Alas it is how your office responds every time. The Conservative party’s descent into increasingly fascistic behaviours, predictably, needs a minority group to target and all attempts to whip up public prejudice against refugees and to maltreat them as a deterrent occurs against the backdrop of horrendous failures everywhere else, which you would rather the voters ignored. 

Decent people are not seduced by such goals in our current climate disaster and biodiversity emergency. 

Looking at the subcontracted groups whose huge businesses run the detention system, and at the Home Office choice of hotel spaces in economically vulnerable communities, we see that only the profiteers and propagandists are happy with the arrangements. 

Crowding people together on the Bibby Stockholm is particularly disgusting. It will be profoundly unhealthy for everyone concerned, including the townspeople nearby. 
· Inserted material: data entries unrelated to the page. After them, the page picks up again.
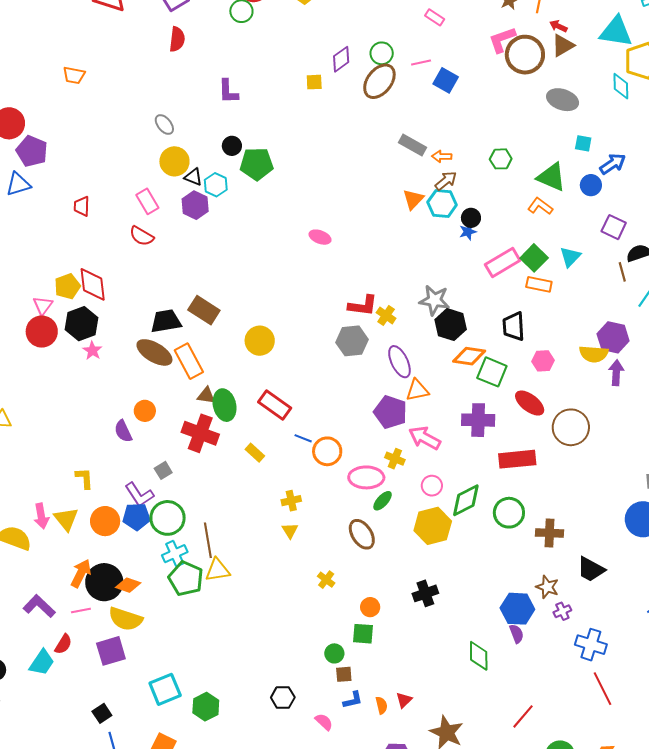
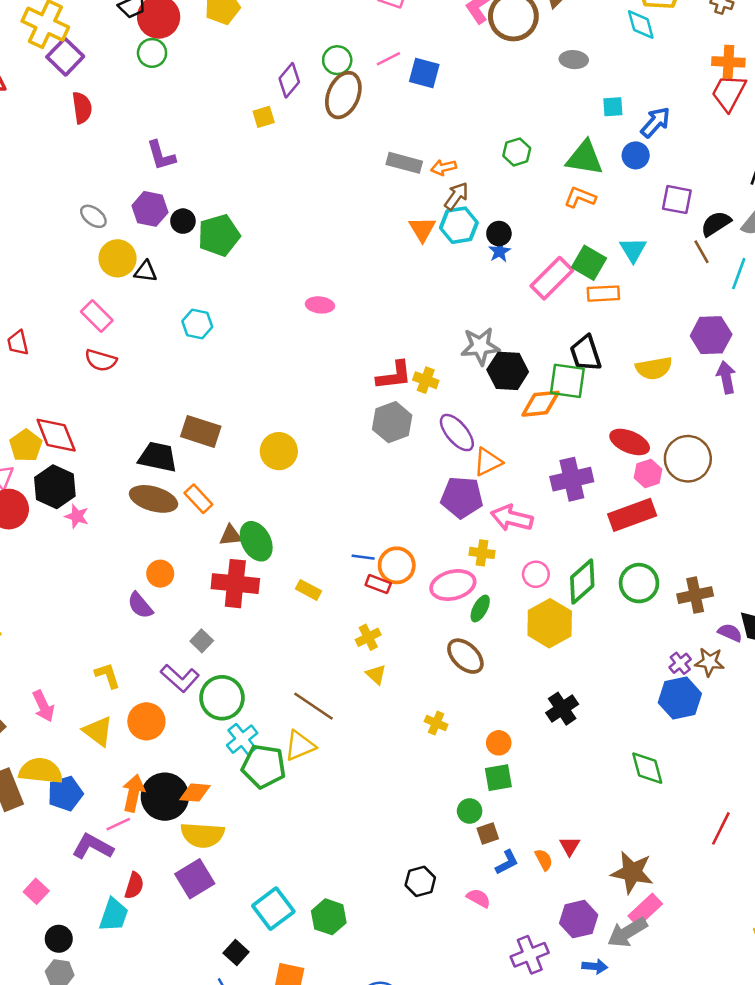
gray ellipse: (563, 100) -> (574, 60), size x0.7
cyan hexagon: (216, 185) -> (197, 324), moved
purple hexagon: (195, 205) -> (150, 209), moved
black trapezoid: (166, 321) -> (158, 457), turned 36
yellow semicircle: (594, 354) -> (654, 368), moved
orange rectangle: (189, 361) -> (198, 499), size x0.7
pink hexagon: (543, 361) -> (648, 473), moved
green square: (492, 372) -> (567, 381), moved
red rectangle: (275, 405) -> (378, 584), moved, size x0.6
pink arrow: (41, 516) -> (43, 706), moved
blue pentagon: (137, 517) -> (65, 794), moved
brown line: (208, 540) -> (313, 706), moved, turned -32
pink line: (81, 610) -> (118, 824), moved
purple cross: (562, 611) -> (680, 663), moved
purple semicircle: (516, 634) -> (730, 633), moved, turned -30
black square: (102, 713) -> (236, 952), moved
Thrusting remote villages into the headlines with commandeered old Forces blocks is frankly reminiscent of concentration camps. Why is traumatising the recipients of these ‘facilities’ an achievement? Why must they endure unspecified lengths of incarceration, lack of education or other creative activities, separation from family life and the chance to continue their professional path in life? 

Plainly, these measures offer feeble advantages in terms of budget cuts, so we conclude that they offer the government’s sadists desired opportunities to adopt the Australian approach, a plan that has been unfolding for some time backstage. Lest we forget it resulted in Nauru which was never going to be right and its detainees are damaged for life. 

The ‘small boats problem’ is a symptom, not the disease itself, and I would expect those elected to be our MPs to grasp this nettle with far more courage.  

There is no need to waste time sending out another of those formulaic replies. There is every need to use empathy, far-sightedness and intelligence to distance yourself from this despicable version of politics.